0. Downloading and Saving Your Initial Data

We’re going to run transcriptome assembly completely in the cloud, because that way (a) you don’t need to buy a big computer, and (b) I don’t have to figure out all the special details of your own computer system.

This does mean that the first thing you need to do is get your data over to the cloud. I tend to just store it there in the first place, because...

The basics

... Amazon is happy to rent disk space to you, in addition to compute time. They’ll rent you disk space in a few different ways, but the way that’s most useful for us is through what’s called Elastic Block Store. This is essentially a hard-disk rental service.

There are two basic concepts – “volume” and “snapshot”. A “volume” can be thought of as a pluggable-in hard drive: you create an empty volume of a given size, attach it to a running instance, and voila! You have extra hard disk space. Volume-based hard disks have two problems, however: first, they cannot be used outside of the “availability zone” they’ve been created in, which means that you need to be careful to put them in the same zone that your instance is running in; and they can’t be shared amongst people.

Snapshots, the second concept, are the solution to transporting and sharing the data on volumes. A “snapshot” is essentially a frozen copy of your volume; you can copy a volume into a snapshot, and a snapshot into a volume.

Getting started

Run through Getting started with Amazon EC2 once, to get the hang of the mechanics. Essentially you create a disk; attach it; format it; copy things to and from it.

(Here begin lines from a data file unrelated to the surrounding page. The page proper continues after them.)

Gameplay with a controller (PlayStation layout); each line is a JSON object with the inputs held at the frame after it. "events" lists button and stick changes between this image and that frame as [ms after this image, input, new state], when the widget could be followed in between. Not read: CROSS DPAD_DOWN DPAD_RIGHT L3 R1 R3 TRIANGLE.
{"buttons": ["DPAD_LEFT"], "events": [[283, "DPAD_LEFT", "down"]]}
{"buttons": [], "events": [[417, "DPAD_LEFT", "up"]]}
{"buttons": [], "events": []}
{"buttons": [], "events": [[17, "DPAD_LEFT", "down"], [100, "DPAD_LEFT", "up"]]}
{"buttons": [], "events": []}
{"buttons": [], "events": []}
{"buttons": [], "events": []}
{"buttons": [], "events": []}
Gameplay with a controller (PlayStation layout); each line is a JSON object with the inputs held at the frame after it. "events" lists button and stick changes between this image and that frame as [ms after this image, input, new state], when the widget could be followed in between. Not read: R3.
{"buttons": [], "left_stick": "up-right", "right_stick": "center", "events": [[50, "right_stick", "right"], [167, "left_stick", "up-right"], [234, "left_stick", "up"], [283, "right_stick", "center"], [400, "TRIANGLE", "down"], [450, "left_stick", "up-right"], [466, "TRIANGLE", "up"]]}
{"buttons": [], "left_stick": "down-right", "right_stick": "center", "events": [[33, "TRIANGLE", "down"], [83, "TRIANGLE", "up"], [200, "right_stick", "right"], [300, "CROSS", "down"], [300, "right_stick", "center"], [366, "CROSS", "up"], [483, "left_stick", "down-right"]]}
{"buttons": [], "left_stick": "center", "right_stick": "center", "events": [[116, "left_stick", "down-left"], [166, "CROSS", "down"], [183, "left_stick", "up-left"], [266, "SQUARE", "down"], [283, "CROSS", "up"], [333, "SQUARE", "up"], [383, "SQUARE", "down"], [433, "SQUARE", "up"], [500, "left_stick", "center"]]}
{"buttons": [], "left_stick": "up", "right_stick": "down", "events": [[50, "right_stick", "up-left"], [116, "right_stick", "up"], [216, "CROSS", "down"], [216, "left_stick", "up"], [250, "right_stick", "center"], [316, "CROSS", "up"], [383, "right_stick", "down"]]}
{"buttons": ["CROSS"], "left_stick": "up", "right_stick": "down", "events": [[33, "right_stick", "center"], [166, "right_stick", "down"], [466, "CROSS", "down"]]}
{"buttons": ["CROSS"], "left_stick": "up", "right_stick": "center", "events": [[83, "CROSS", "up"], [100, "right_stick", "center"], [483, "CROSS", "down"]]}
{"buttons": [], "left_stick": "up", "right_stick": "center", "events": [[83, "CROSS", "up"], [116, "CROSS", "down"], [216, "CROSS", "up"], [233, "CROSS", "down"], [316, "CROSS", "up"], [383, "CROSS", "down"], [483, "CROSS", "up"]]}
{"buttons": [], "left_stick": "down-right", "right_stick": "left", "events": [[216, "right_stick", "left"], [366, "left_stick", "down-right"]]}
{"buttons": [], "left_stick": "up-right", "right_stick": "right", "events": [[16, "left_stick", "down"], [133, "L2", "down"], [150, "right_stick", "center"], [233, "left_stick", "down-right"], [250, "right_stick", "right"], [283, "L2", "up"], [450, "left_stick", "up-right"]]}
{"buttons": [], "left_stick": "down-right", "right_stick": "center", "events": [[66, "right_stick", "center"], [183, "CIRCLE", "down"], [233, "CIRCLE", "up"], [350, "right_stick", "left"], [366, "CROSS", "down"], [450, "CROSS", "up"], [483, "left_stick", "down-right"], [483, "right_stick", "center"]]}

Downloading and saving your data to a volume

There are many different ways of getting big sequence files to and from Amazon. The two that I mostly use are curl, which downloads files from a Web site URL; and ncftp, which is a robust FTP client that let’s you get files from an FTP site. Sequencing centers almost always make their data available in one of these two ways.


To use ncftp on your Amazon instance, you may need to install it:

apt-get -y install ncftp

For example, to retrieve a file from an FTP site, you would do something like:

cd /mnt
ncftp -u <username> ftp://path/to/FTP/site

use cd to find the right directory, and then:

>> mget *

to download the files. Then type ‘quit’.

You can also use curl to download files one at a time from Web or FTP sites. For example, to save a file from a website, you could use:

cd /mnt
curl -O http://path/to/file/on/website

Once you have the files, figure out their size using du -sh (e.g. after the above, du -sh /mnt will tell you how much data you have saved under /mnt), and go create and attach a volume (see Getting started with Amazon EC2).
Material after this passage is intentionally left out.